Lampy sie pala jest ok, jade wiec w jedno miejsce, i podczas jazdy cos mi nie pasuje, w lusterkach nie zapala sie znaczek ostrzegawczy o autach obok. Parkuje przy ruchliwej drodze, gasze auto, odpalam i patrze a tam 2 komunikaty a nie 1. Pierwszy to z cisnieniem z oponami, drugi to system czujnikow bocznych. Lekki #!$%@? ale ok, wbijam wsteczny i auto powinno ostrzegac mnie jak cos jedzie na jezdni z prawie lub lewej jak chce sie wycofac i co? Gowno, nic... #!$%@? next lvl.
Jako ze to juz godzina była 19, to nie dzownie do nich bo nikt nie odbierze. Jutro sobota godzina 10 otwieraja, dzwonie a tam mila pani poprosila bym poczekał. Czekam czekam, o wrocila i mowi mi ze kierownika nie ma i zeby dzwonic w poniedzialek. No dobra pani byla mila wiec jej podziekowałem i dzis jest poniedzialek bede dzwonil ale jak sobie przypomnialem to sie az #!$%@?łem.

Pytabie teraz jak to jest z tymi czujnikami cisnienia w oponach, bo nie wiem czy dusic by naprawiali je tez (te dwa przednie). Serio tak jest ze jak 1 nie dziala to reszta sie wysypuje czy to gowno prawda i ziomek scieme walił.

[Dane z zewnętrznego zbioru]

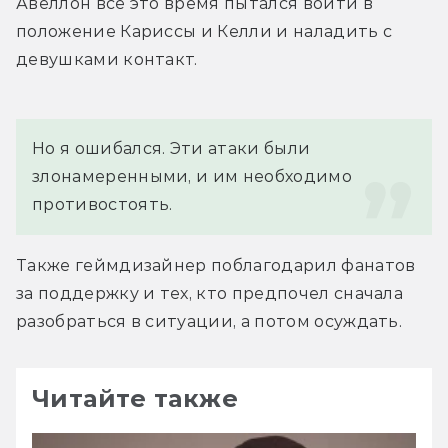
Авеллон все это время пытался войти в 
положение Кариссы и Келли и наладить с 
девушками контакт.
Но я ошибался. Эти атаки были 
злонамеренными, и им необходимо 
противостоять.
Также геймдизайнер поблагодарил фанатов 
за поддержку и тех, кто предпочел сначала 
разобраться в ситуации, а потом осуждать.
Читайте также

Autoryzowany serwis opla... Ha tfu!


#elektromechanika #samochody #motoryzacja #mechanikasamochodowa #serwisopel #opel
  • 6
@KosmicznyPolityk: Odnosnie ASO Opla sie nie wypowiem, bo w sumie gardze to marka.

Podjechanie tam autem US domestic market bylo bez sensu, bo oni nie ogarniaja nawet swoich aut a co dopiero aut zza wody.
Odnosnie czujnikow to pewnie nie wiedza, ale nasze europejskie maja inna czestotliwosc niz te z USA (433 mhz i 315? Walczylem kiedys z jeepem z tym) i jestem pewien, ze za uja tego nie opanuja. Wszystkie
@KosmicznyPolityk: największy błąd świeżaka - wizyta w ASO bo myśli, że tam się znają. A w rzeczywistości to jest jak rosyjska ruletka z załadowanymi 5 nabojami. Tam w rzeczywistości nie ma kompetentnych ludzi tylko mechanicy z łapanki.
Jak chcesz dobrze, to znajdujesz na forum polecany warsztat, gdzie jest właściciel, który dba o renomę i wie kogo zatrudnia.